Rose turned toward the boy, who stood with his dog cradled in his arms. “Tim, now that Charlie’s gone, we could use some extra help,” she said. “We can’t pay much, but you could live here at the mansion. Will you stay?”
“Will I?” Tim’s blue eyes opened wide. “That’s great! Thank you!” Tim hugged his dog to his chest. “Can Tramp stay, too?”
“Tramp, too,” Rose said.
“As long as he doesn’t chase Alfreida,” Abby added with a teasing voice.
“Who gets the gold now?” asked Bess.
“The courts will decide who the bandit’s treasure belongs to,” Rose answered. “But the California Express Company people told me they will honor their old reward for finding it—three thousand dollars. This whole story has been great publicity for them.”
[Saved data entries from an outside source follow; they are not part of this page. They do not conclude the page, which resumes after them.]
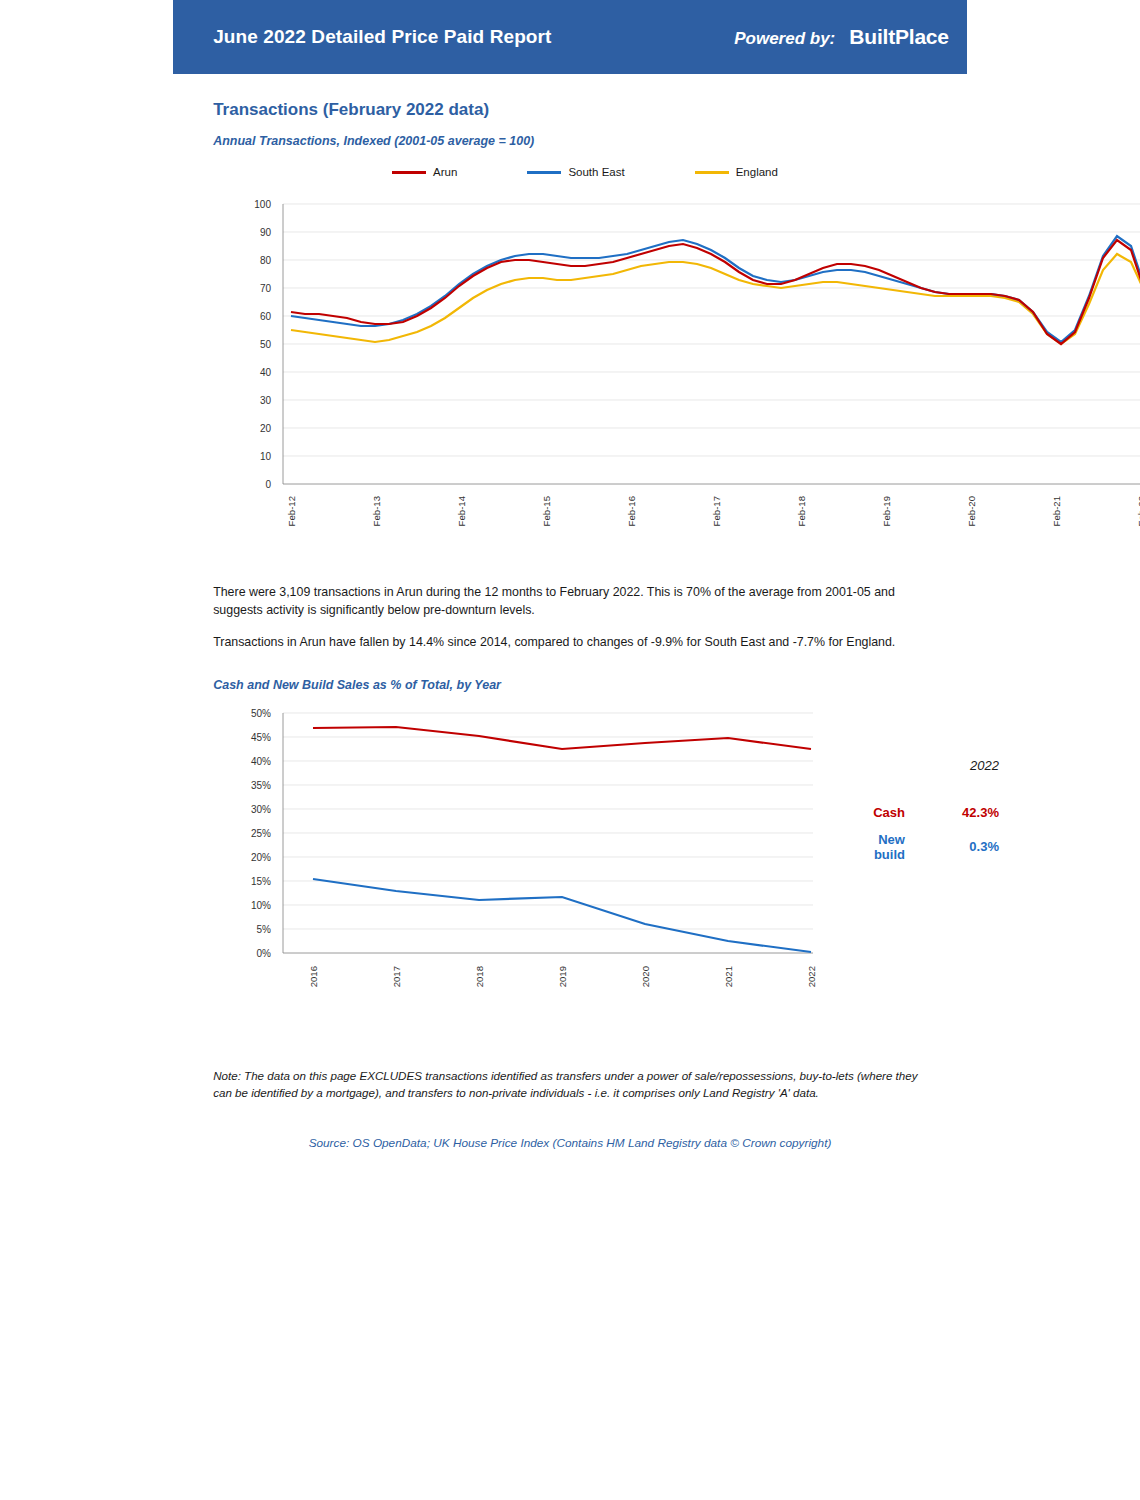June 2022 Detailed Price Paid Report
Powered by: BuiltPlace
Transactions (February 2022 data)
Annual Transactions, Indexed (2001-05 average = 100)
Arun South East England
100 90 80 70 60 50 40 30 20 10 0 Feb-12 Feb-13 Feb-14 Feb-15 Feb-16 Feb-17 Feb-18 Feb-19 Feb-20 Feb-21 Feb-22
There were 3,109 transactions in Arun during the 12 months to February 2022. This is 70% of the average from 2001-05 and suggests activity is significantly below pre-downturn levels.
Transactions in Arun have fallen by 14.4% since 2014, compared to changes of -9.9% for South East and -7.7% for England.
Cash and New Build Sales as % of Total, by Year
50% 45% 40% 35% 30% 25% 20% 15% 10% 5% 0% 2016 2017 2018 2019 2020 2021 2022
2022
| Cash | 42.3% |
| New build | 0.3% |
Note: The data on this page EXCLUDES transactions identified as transfers under a power of sale/repossessions, buy-to-lets (where they can be identified by a mortgage), and transfers to non-private individuals - i.e. it comprises only Land Registry 'A' data.
Source: OS OpenData; UK House Price Index (Contains HM Land Registry data © Crown copyright)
“We can use the reward money to help renovate the mansion,” Abby declared. “The Golden Gardenia will bloom again!” She struck a chord on the piano.
“Let’s take a photograph,” Bess said. “Everybody stand in front of the bar.” Bess bustled around, posing everybody. “Perfect. Smile!” Bess snapped the picture.
A minute later Bess pulled back the film. Once again they saw a ghostly apparition in the background. “Lizzie?” Bess wondered. “What do you think, Emily?” She showed her the photograph.
Emily shook her head. “I have no idea what caused this, Bess. It really doesn’t look like a reflection of light, I must say.”
Just then the saloon lights flickered and the scent of gardenia seemed to waft through the air. Nancy shivered in spite of herself. She glanced over at Abby.
“Don’t look at me,” Abby said. “No tricks tonight.”
“I told you guys,” Bess insisted. “Lizzie’s ghost is here.”
Nancy smiled and shrugged. “It is weird, Bess,” she admitted. “But I guess some mysteries are better left unsolved.”
“And if a brilliant detective like Nancy Drew says that”—Rose laughed—“you know that it’s true!”